Task statement:
Could you give the lines below as a Markdown table with the columns Number and Line, starting with the line that contains "scientific name: Kalanchoe delagoensis" and going on through the line that contains "genus: Triodanis", numbering each one and leaving out any blank lines?

--- Start of Data provided ---

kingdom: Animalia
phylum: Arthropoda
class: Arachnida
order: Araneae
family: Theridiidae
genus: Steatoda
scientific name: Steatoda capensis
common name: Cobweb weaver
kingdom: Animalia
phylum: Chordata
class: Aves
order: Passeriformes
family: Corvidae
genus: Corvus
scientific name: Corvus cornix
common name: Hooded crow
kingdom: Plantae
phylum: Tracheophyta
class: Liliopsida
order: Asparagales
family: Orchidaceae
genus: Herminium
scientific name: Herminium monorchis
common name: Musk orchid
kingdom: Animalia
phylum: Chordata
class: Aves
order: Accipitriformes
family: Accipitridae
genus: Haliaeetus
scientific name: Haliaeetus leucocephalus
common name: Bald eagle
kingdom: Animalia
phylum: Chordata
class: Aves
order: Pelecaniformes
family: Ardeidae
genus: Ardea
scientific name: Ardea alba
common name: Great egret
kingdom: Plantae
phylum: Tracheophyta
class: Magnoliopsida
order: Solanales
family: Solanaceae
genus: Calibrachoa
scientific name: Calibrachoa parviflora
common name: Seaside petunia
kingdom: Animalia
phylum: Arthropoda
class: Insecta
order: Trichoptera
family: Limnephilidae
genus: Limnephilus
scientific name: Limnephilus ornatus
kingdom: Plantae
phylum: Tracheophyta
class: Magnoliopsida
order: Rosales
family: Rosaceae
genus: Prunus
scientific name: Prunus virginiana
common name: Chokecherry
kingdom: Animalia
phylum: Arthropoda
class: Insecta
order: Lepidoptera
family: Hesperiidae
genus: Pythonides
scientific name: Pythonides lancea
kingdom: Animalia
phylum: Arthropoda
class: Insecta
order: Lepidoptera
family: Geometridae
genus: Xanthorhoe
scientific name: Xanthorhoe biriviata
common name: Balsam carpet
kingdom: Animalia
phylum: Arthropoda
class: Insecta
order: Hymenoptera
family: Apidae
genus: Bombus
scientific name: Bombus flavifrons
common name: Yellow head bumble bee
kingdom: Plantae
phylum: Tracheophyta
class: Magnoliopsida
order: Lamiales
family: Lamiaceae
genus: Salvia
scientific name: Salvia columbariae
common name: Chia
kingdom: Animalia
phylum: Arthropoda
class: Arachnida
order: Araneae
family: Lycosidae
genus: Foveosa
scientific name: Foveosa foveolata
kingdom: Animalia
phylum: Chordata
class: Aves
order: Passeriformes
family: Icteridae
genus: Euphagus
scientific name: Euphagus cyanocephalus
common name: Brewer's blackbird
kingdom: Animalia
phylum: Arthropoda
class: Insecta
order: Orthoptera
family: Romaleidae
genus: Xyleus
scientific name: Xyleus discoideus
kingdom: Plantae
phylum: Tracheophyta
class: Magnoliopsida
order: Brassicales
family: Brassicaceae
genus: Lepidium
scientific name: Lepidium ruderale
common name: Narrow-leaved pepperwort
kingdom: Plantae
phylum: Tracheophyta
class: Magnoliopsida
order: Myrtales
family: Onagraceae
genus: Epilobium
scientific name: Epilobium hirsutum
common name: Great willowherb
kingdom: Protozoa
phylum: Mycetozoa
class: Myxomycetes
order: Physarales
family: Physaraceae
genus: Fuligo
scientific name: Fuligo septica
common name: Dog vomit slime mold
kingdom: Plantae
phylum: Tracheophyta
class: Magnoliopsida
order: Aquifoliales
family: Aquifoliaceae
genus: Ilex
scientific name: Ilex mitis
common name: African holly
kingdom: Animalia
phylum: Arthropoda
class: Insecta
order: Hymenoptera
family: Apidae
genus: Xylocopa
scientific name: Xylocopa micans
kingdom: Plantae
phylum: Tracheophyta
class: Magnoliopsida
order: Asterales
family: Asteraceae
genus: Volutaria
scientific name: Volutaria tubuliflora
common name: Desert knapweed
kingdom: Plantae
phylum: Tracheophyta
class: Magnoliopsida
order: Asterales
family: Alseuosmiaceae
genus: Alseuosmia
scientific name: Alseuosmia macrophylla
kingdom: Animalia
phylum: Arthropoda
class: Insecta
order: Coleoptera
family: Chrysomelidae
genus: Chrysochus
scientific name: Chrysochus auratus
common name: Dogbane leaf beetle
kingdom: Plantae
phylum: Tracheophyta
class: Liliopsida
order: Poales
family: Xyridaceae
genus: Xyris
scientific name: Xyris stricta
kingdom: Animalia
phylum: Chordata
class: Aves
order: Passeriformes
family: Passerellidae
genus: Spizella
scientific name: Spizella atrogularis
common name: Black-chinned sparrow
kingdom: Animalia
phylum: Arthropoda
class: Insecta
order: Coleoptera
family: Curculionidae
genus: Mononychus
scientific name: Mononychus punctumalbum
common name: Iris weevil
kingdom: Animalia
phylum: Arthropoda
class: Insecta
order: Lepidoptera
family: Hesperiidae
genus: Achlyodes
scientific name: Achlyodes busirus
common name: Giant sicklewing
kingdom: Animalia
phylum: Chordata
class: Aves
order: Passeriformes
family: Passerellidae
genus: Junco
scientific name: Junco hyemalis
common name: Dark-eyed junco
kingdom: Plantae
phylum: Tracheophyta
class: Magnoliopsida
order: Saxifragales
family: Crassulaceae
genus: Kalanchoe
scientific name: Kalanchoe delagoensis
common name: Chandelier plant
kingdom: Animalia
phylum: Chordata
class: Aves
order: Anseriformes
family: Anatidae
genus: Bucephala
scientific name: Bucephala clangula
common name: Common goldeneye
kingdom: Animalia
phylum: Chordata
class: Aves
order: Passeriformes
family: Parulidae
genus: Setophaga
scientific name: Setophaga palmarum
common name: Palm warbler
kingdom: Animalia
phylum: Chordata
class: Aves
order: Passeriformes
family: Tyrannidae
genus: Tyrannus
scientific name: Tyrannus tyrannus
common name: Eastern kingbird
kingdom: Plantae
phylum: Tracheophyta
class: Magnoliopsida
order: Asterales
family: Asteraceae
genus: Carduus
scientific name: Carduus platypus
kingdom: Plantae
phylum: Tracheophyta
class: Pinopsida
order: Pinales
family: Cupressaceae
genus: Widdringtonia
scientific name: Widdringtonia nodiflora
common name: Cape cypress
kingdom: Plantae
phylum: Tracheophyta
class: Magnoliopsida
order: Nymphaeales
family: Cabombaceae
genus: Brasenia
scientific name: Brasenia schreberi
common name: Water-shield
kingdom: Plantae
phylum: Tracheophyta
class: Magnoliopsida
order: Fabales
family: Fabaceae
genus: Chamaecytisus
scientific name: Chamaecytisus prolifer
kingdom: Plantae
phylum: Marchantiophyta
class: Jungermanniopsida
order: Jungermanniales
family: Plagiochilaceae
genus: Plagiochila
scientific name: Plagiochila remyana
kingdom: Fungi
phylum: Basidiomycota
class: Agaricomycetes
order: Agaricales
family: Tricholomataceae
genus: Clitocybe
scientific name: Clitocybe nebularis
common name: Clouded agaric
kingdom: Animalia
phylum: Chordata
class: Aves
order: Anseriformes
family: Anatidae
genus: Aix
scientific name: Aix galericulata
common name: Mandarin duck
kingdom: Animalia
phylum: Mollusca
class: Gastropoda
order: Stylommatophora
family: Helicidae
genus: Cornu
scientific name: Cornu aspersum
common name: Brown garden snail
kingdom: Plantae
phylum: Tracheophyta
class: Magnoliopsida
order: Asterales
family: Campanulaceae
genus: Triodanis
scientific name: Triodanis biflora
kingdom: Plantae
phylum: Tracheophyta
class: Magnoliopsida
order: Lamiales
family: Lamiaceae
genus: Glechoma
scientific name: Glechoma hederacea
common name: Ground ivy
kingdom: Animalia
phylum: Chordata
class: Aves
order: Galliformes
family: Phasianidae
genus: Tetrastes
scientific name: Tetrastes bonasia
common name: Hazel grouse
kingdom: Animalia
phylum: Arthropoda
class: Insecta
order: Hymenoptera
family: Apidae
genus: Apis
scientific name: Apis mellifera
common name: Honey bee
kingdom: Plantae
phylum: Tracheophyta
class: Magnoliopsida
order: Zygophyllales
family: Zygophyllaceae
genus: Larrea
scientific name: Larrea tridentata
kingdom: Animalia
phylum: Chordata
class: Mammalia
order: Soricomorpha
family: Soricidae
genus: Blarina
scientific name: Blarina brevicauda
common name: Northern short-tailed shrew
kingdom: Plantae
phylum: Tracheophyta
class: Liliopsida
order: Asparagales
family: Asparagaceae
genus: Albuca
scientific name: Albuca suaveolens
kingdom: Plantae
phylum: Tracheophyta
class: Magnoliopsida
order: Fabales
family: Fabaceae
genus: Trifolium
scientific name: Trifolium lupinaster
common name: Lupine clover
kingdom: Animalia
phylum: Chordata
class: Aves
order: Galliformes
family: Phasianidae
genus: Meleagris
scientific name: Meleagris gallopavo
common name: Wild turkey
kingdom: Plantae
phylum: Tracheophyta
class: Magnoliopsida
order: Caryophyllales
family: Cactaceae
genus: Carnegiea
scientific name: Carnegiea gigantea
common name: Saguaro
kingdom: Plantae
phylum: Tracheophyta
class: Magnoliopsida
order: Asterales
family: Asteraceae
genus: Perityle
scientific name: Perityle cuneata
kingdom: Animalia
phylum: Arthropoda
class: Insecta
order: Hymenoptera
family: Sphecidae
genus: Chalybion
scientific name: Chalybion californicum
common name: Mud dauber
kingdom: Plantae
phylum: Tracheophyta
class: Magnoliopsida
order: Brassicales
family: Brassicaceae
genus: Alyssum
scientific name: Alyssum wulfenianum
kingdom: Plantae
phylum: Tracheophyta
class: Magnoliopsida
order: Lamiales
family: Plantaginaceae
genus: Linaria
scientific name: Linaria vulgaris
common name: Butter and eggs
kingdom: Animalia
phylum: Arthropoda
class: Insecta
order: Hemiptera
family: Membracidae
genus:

--- End of Data provided ---

Solution for this exercise:
| Number | Line |
|---|---|
| 1 | scientific name: Kalanchoe delagoensis |
| 2 | common name: Chandelier plant |
| 3 | kingdom: Animalia |
| 4 | phylum: Chordata |
| 5 | class: Aves |
| 6 | order: Anseriformes |
| 7 | family: Anatidae |
| 8 | genus: Bucephala |
| 9 | scientific name: Bucephala clangula |
| 10 | common name: Common goldeneye |
| 11 | kingdom: Animalia |
| 12 | phylum: Chordata |
| 13 | class: Aves |
| 14 | order: Passeriformes |
| 15 | family: Parulidae |
| 16 | genus: Setophaga |
| 17 | scientific name: Setophaga palmarum |
| 18 | common name: Palm warbler |
| 19 | kingdom: Animalia |
| 20 | phylum: Chordata |
| 21 | class: Aves |
| 22 | order: Passeriformes |
| 23 | family: Tyrannidae |
| 24 | genus: Tyrannus |
| 25 | scientific name: Tyrannus tyrannus |
| 26 | common name: Eastern kingbird |
| 27 | kingdom: Plantae |
| 28 | phylum: Tracheophyta |
| 29 | class: Magnoliopsida |
| 30 | order: Asterales |
| 31 | family: Asteraceae |
| 32 | genus: Carduus |
| 33 | scientific name: Carduus platypus |
| 34 | kingdom: Plantae |
| 35 | phylum: Tracheophyta |
| 36 | class: Pinopsida |
| 37 | order: Pinales |
| 38 | family: Cupressaceae |
| 39 | genus: Widdringtonia |
| 40 | scientific name: Widdringtonia nodiflora |
| 41 | common name: Cape cypress |
| 42 | kingdom: Plantae |
| 43 | phylum: Tracheophyta |
| 44 | class: Magnoliopsida |
| 45 | order: Nymphaeales |
| 46 | family: Cabombaceae |
| 47 | genus: Brasenia |
| 48 | scientific name: Brasenia schreberi |
| 49 | common name: Water-shield |
| 50 | kingdom: Plantae |
| 51 | phylum: Tracheophyta |
| 52 | class: Magnoliopsida |
| 53 | order: Fabales |
| 54 | family: Fabaceae |
| 55 | genus: Chamaecytisus |
| 56 | scientific name: Chamaecytisus prolifer |
| 57 | kingdom: Plantae |
| 58 | phylum: Marchantiophyta |
| 59 | class: Jungermanniopsida |
| 60 | order: Jungermanniales |
| 61 | family: Plagiochilaceae |
| 62 | genus: Plagiochila |
| 63 | scientific name: Plagiochila remyana |
| 64 | kingdom: Fungi |
| 65 | phylum: Basidiomycota |
| 66 | class: Agaricomycetes |
| 67 | order: Agaricales |
| 68 | family: Tricholomataceae |
| 69 | genus: Clitocybe |
| 70 | scientific name: Clitocybe nebularis |
| 71 | common name: Clouded agaric |
| 72 | kingdom: Animalia |
| 73 | phylum: Chordata |
| 74 | class: Aves |
| 75 | order: Anseriformes |
| 76 | family: Anatidae |
| 77 | genus: Aix |
| 78 | scientific name: Aix galericulata |
| 79 | common name: Mandarin duck |
| 80 | kingdom: Animalia |
| 81 | phylum: Mollusca |
| 82 | class: Gastropoda |
| 83 | order: Stylommatophora |
| 84 | family: Helicidae |
| 85 | genus: Cornu |
| 86 | scientific name: Cornu aspersum |
| 87 | common name: Brown garden snail |
| 88 | kingdom: Plantae |
| 89 | phylum: Tracheophyta |
| 90 | class: Magnoliopsida |
| 91 | order: Asterales |
| 92 | family: Campanulaceae |
| 93 | genus: Triodanis |